Bevor die anderen Schlossbewohner richtig wach wurden, drängte König Drosselbart zur Eile.
„Los, beeil dich, Franzl“, rief er, „wir müssen schnellstens aus dem Märchenbuch. Der Mond wird bald nicht mehr ins Zimmer schienen.“ Mit diesen Worten packte er den Jungen am Arm und ….ruck zuck waren sie wieder in Franzls Schlafzimmer angelangt.
Suchend schaute sich Franzl um. „Wo ist Stoffel? Hast du ihn nicht mitgenommen?“, rief er Drosselbart zu.
Dieser sah ängstlich zum Fenster. „Der Mond ist gleich weg. Ich will trotzdem versuchen, ihn zu finden.“
Und mit einem Satz war der König wieder im Buch verschwunden.
Es dauerte nur zwei drei Sekunden, als der Schwanz des Hundes aus dem Buch schaute. Franzl griff zu.
Doch in diesem Moment legte sich eine kleine Wolke über den Mond und verdeckte ihn. Der Junge zog und zog, aber der restliche Körper des Tieres blieb zwischen den Seiten stecken.

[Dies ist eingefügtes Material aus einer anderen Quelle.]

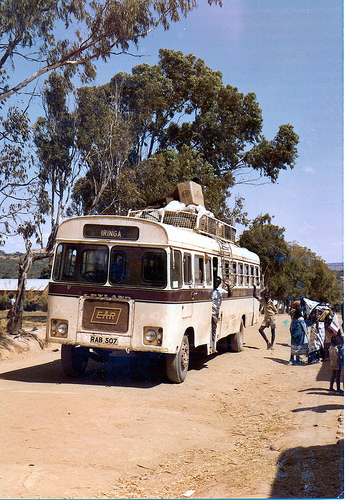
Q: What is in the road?
A: Bus.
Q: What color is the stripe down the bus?
A: Brown.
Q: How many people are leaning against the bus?
A: One.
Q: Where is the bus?
A: Dirt road.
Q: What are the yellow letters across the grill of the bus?
A: EAR.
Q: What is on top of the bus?
A: Luggage.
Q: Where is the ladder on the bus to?
A: Luggage rack.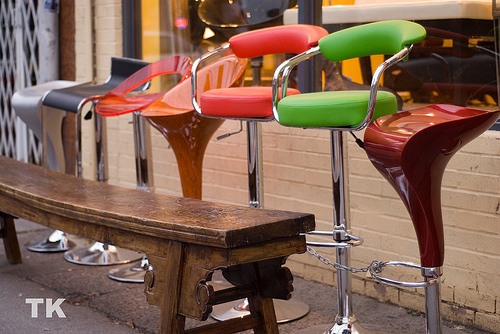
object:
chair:
[271, 18, 426, 131]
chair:
[190, 23, 328, 123]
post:
[325, 128, 358, 331]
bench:
[0, 154, 317, 333]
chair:
[87, 54, 190, 122]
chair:
[37, 56, 149, 117]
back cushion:
[316, 18, 428, 64]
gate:
[0, 0, 58, 163]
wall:
[78, 97, 500, 332]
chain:
[305, 244, 381, 278]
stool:
[360, 104, 498, 332]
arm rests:
[267, 39, 321, 124]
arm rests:
[356, 45, 409, 133]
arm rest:
[186, 42, 234, 119]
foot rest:
[368, 259, 434, 290]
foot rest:
[300, 228, 362, 248]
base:
[63, 239, 143, 268]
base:
[208, 295, 313, 327]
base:
[26, 231, 74, 255]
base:
[103, 257, 153, 285]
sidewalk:
[0, 216, 498, 334]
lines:
[10, 266, 150, 333]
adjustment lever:
[212, 121, 246, 142]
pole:
[420, 271, 445, 333]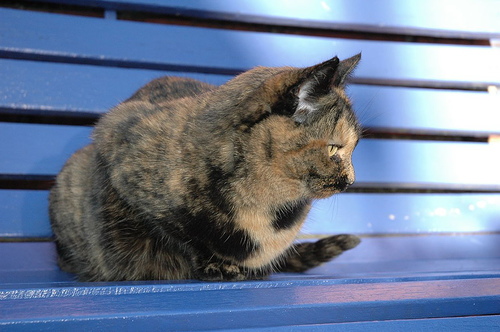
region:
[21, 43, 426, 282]
cat sitting on a bench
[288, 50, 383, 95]
two pointy ears on the head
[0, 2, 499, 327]
blue paint on the bench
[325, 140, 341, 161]
small yellow eye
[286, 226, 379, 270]
black stripes on the tail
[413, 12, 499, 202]
light shining on the bench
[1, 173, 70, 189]
space between the wooden slabs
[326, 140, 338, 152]
black line on the eyeball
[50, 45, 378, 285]
cat's body is covered in fur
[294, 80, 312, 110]
light hair in the ear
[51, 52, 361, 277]
a cat is sitting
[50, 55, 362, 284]
the cat is furry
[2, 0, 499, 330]
the bench is wood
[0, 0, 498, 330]
bench is painted blue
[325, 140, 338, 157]
eye of a cat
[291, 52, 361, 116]
ears are pointed forward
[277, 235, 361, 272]
tail of a cat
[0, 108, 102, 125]
gap in the bench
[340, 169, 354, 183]
nose of a cat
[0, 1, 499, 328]
A blue bench with a cat sitting on it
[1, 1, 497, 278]
The back support of the bench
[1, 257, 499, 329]
The seat of the bench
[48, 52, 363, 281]
A brown and black cat sitting on a bench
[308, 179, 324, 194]
A cat's cheek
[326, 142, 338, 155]
A cat's eye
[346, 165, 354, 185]
A cat's nose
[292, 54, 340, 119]
A cat's ear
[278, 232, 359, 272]
A cat's tail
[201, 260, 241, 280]
A cat's paw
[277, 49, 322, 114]
ear of the cat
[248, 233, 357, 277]
tail of the cat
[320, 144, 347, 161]
eye of the cat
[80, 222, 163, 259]
fur of the cat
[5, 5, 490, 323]
a scene outside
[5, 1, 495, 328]
a blue park bench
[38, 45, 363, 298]
a black and tan cat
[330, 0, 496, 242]
a bright spot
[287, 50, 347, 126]
a cat's ear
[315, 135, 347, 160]
a cat's eye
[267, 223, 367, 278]
a cat's tail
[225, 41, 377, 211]
a cat's head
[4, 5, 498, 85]
a blue plank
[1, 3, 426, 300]
the cat is on a bench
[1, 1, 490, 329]
the bench is blue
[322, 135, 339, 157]
this is the cat's eye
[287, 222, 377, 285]
this is the cat's tail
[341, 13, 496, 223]
the sunlight is shining brightly on the bench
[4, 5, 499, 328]
the bench is made of wood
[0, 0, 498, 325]
the bench beams are painted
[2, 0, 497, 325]
a wooden bench that has been painted blue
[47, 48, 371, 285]
cat looking down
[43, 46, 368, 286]
cat resting on bench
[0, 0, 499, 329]
bench supporting a cat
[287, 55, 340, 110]
ear belongs to cat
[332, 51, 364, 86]
ear belongs to cat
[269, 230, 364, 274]
tail belongs to cat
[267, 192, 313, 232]
black spot on cat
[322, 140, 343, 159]
eye on face of cat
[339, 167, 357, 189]
nose belongs to cat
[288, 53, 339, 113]
The ear of a cat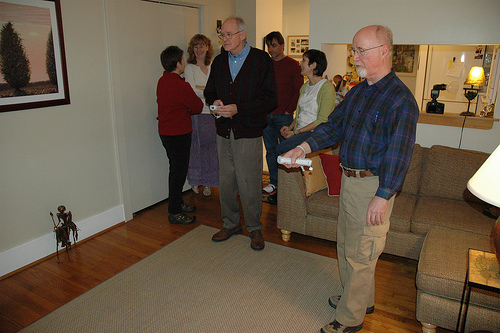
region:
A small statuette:
[47, 202, 99, 261]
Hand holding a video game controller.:
[272, 147, 331, 174]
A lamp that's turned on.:
[457, 59, 488, 120]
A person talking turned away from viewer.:
[152, 43, 204, 230]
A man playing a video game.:
[200, 17, 278, 257]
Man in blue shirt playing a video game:
[271, 24, 431, 331]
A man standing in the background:
[261, 22, 309, 200]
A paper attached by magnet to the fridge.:
[445, 54, 464, 81]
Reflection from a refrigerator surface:
[457, 50, 468, 65]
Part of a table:
[453, 243, 498, 330]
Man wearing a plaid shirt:
[287, 24, 419, 331]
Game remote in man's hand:
[275, 148, 315, 177]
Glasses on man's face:
[347, 42, 387, 57]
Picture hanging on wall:
[0, 10, 75, 113]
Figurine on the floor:
[37, 199, 85, 260]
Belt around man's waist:
[327, 160, 378, 185]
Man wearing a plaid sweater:
[200, 16, 277, 250]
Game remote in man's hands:
[208, 98, 227, 119]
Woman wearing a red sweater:
[139, 46, 204, 228]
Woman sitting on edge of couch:
[267, 47, 337, 164]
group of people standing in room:
[134, 0, 414, 317]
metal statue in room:
[44, 205, 82, 260]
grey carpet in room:
[137, 228, 219, 331]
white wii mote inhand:
[272, 150, 322, 167]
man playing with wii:
[248, 18, 412, 326]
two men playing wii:
[200, 5, 423, 331]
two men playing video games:
[174, 14, 406, 331]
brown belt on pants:
[337, 171, 371, 183]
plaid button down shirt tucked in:
[309, 79, 415, 176]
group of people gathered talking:
[155, 32, 312, 150]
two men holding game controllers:
[203, 23, 398, 187]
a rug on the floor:
[83, 241, 290, 330]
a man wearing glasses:
[352, 25, 400, 76]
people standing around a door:
[157, 13, 299, 117]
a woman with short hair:
[297, 46, 325, 86]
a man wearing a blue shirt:
[209, 42, 268, 115]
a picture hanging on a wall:
[5, 6, 79, 114]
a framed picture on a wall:
[25, 22, 92, 116]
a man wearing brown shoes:
[201, 228, 278, 250]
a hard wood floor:
[77, 219, 164, 281]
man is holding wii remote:
[269, 13, 421, 331]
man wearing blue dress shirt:
[291, 72, 426, 205]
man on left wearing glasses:
[346, 40, 391, 57]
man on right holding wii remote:
[189, 11, 285, 253]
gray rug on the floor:
[16, 216, 353, 330]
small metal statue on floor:
[44, 195, 85, 265]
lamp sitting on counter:
[462, 60, 490, 126]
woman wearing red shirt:
[146, 39, 210, 234]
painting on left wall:
[1, 0, 73, 119]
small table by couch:
[443, 243, 498, 332]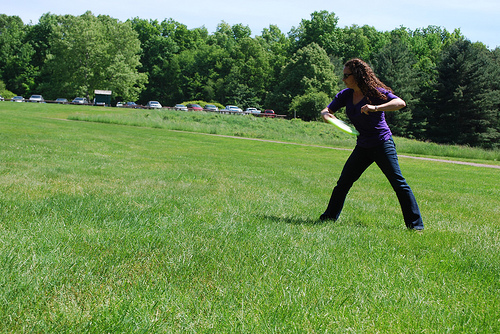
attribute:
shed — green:
[88, 85, 113, 110]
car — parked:
[28, 84, 44, 101]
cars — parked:
[1, 87, 285, 120]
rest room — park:
[92, 86, 114, 110]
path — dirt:
[205, 130, 499, 170]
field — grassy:
[0, 95, 498, 331]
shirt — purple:
[329, 90, 393, 138]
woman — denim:
[319, 57, 426, 225]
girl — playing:
[314, 56, 431, 236]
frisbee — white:
[320, 112, 360, 139]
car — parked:
[188, 101, 203, 111]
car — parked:
[225, 103, 244, 113]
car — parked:
[70, 94, 92, 105]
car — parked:
[142, 98, 164, 108]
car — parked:
[174, 102, 188, 111]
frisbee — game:
[321, 112, 355, 134]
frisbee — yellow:
[323, 113, 355, 134]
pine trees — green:
[381, 38, 496, 140]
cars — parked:
[256, 107, 275, 119]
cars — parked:
[222, 99, 247, 116]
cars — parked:
[204, 97, 219, 114]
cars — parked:
[93, 93, 110, 106]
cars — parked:
[14, 90, 29, 105]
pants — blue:
[321, 131, 424, 228]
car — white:
[144, 96, 167, 108]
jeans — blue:
[319, 127, 422, 225]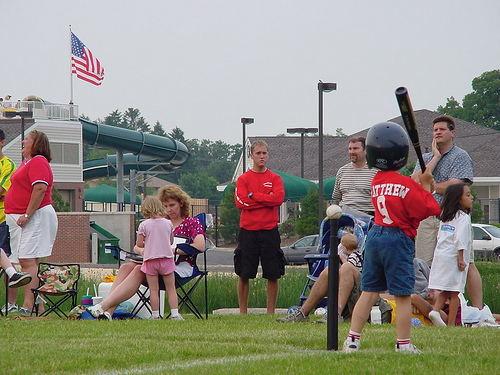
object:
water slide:
[80, 119, 189, 179]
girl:
[135, 195, 186, 320]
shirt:
[135, 217, 176, 261]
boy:
[232, 139, 286, 317]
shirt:
[232, 169, 286, 230]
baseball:
[325, 202, 342, 221]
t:
[327, 218, 340, 352]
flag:
[68, 30, 106, 87]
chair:
[32, 259, 82, 316]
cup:
[78, 295, 91, 319]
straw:
[85, 284, 90, 295]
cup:
[91, 294, 102, 306]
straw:
[92, 281, 98, 295]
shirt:
[370, 168, 442, 239]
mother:
[85, 182, 209, 318]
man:
[234, 137, 286, 318]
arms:
[234, 174, 264, 210]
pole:
[316, 89, 324, 228]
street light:
[315, 80, 340, 94]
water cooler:
[77, 278, 167, 321]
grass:
[1, 312, 499, 374]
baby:
[335, 232, 365, 274]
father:
[273, 262, 457, 326]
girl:
[425, 178, 476, 328]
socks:
[426, 307, 452, 329]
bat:
[392, 83, 436, 197]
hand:
[418, 166, 435, 184]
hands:
[247, 193, 254, 199]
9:
[375, 193, 395, 225]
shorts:
[141, 256, 177, 276]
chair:
[116, 213, 212, 320]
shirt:
[4, 154, 55, 216]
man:
[409, 114, 474, 277]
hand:
[429, 137, 443, 159]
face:
[432, 121, 450, 144]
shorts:
[232, 226, 288, 281]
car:
[471, 221, 499, 262]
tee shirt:
[425, 212, 472, 292]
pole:
[65, 20, 75, 118]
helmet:
[361, 119, 412, 170]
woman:
[6, 129, 63, 316]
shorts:
[3, 205, 61, 259]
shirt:
[428, 209, 474, 297]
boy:
[342, 122, 441, 356]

„Bitte, bitte lieber Mond, scheine noch mal“, flehte Franzl. Als hätte es der Mond gehört, fiel zwischen der Wolke ein kleiner Lichtstrahl hindurch, direkt auf das Märchenbuch.
Schnell ergriff Franzl den Schwanz des Hundes und mit einem „Schwupp“ war Stoffel aus dem Buch befreit.
Kaum saßen die Beiden erschöpft auf dem Bett, als der Mond hinter dem Fensterrahmen verschwand und das Zimmer ins Dämmerlicht eintauchte.
Dieses war wohl das letzte Abenteuer, das Franzl und Stoffel mit dem Märchenbuch erlebten, denn Onkel Ferdinand musste aus gesundheitlichen Gründen den Verwalterposten auf der Burg aufgeben.
Ob das Märchenbuch von anderen Kindern im Regal entdeckt wurde, hat Franzl nie erfahren.